Se o começo do filme parece vacilante e corrido, do meio para frente a obra ganha força e musculatura com César Mello encarnando de maneira excelente o personagem principal, que se vê diante de um caso difícil. Defender José (o ótimo Sidney Santiago) de uma condenação certa no caso em que o escravizado matou um ‘senhor’ para defender sua esposa de constantes abusos.
A contraposição às ponderações de Gama no tribunal ficam por conta de Pedro (Erom Cordeiro), que já tinha o antagonizado anos antes. O ator consegue despertar a antipatia esperada de um advogado que prega a morte de um escravizado e fornece bom contraponto ao discurso humanitário defendido por Luiz Gama.

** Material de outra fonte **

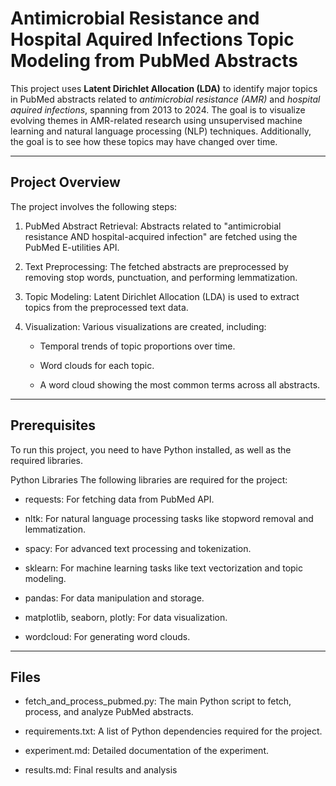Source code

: # Antimicrobial Resistance and Hospital Aquired Infections Topic Modeling from PubMed Abstracts

This project uses **Latent Dirichlet Allocation (LDA)** to identify major topics in PubMed abstracts related to *antimicrobial resistance (AMR)* and *hospital aquired infections*, spanning from 2013 to 2024. The goal is to visualize evolving themes in AMR-related research using unsupervised machine learning and natural language processing (NLP) techniques. Additionally, the goal is to see how these topics may have changed over time.

---

## Project Overview

The project involves the following steps:

1. PubMed Abstract Retrieval: Abstracts related to "antimicrobial resistance AND hospital-acquired infection" are fetched using the PubMed E-utilities API.

2. Text Preprocessing: The fetched abstracts are preprocessed by removing stop words, punctuation, and performing lemmatization.

3. Topic Modeling: Latent Dirichlet Allocation (LDA) is used to extract topics from the preprocessed text data.

4. Visualization: Various visualizations are created, including:

    - Temporal trends of topic proportions over time.

    - Word clouds for each topic.

    - A word cloud showing the most common terms across all abstracts.

---

## Prerequisites
To run this project, you need to have Python installed, as well as the required libraries.

Python Libraries
The following libraries are required for the project:

- requests: For fetching data from PubMed API.

- nltk: For natural language processing tasks like stopword removal and lemmatization.

- spacy: For advanced text processing and tokenization.

- sklearn: For machine learning tasks like text vectorization and topic modeling.

- pandas: For data manipulation and storage.

- matplotlib, seaborn, plotly: For data visualization.

- wordcloud: For generating word clouds.

---

## Files
- fetch_and_process_pubmed.py: The main Python script to fetch, process, and analyze PubMed abstracts.

- requirements.txt: A list of Python dependencies required for the project.

- experiment.md: Detailed documentation of the experiment.

- results.md: Final results and analysis

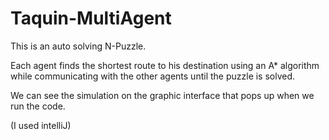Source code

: # Taquin-MultiAgent

This is an auto solving N-Puzzle.

Each agent finds the shortest route to his destination using an A* algorithm while communicating with the other agents until the puzzle is solved.


We can see the simulation on the graphic interface that pops up when we run the code.

(I used intelliJ)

É nos trechos do tribunal que reside a energia máxima do filme. A retórica do brilhante advogado sai de forma convincente da voz de Mello e há uma (não óbvia) quebra da quarta parede, com palavras que vão direto aos corações e mentes do espectador: “Quando um escravo mata o seu senhor, não estamos falando de assassinato. Não,senhores! Estamos falando de legítima defesa”.
Os olhos de cumplicidade e angústia de Claudina, vivida por Mariana Nunes suprem a ausência de mais diálogos entre os dois, o que desperta a curiosidade de como seria se houvesse maior exploração dessa dinâmica, mas para uma figura tão rica quanto Luiz da Gama, o longa cumpre bem seu objetivo de pintar um retrato sobre um ponto específico de sua história.

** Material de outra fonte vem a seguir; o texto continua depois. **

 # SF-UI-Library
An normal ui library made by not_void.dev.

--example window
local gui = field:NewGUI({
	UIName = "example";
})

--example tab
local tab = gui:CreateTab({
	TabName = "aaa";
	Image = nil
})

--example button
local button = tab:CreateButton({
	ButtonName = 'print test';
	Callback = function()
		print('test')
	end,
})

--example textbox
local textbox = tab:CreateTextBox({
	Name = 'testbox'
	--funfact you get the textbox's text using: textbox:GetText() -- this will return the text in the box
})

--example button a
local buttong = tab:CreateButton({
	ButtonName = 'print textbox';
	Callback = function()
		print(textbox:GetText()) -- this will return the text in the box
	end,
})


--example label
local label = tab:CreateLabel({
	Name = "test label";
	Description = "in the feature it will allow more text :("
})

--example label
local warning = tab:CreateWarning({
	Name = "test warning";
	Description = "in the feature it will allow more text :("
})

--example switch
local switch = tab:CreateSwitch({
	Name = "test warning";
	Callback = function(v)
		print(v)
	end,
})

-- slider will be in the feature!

Não seria surpresa se Jeferson De fosse chamado para explorar outros casos do agora Doutor Honoris Causa pela USP ou até mesmo personagens que oferecem uma isão diferente quanto às formas de se lutar contra a escravidão como é o caso da imponente Maria Júlia, encarnada por Dani Ornellas.
‘Doutor Gama’ é um dinâmico suspense de tribunal que deixa a curiosidade ver mais sobre seu herói.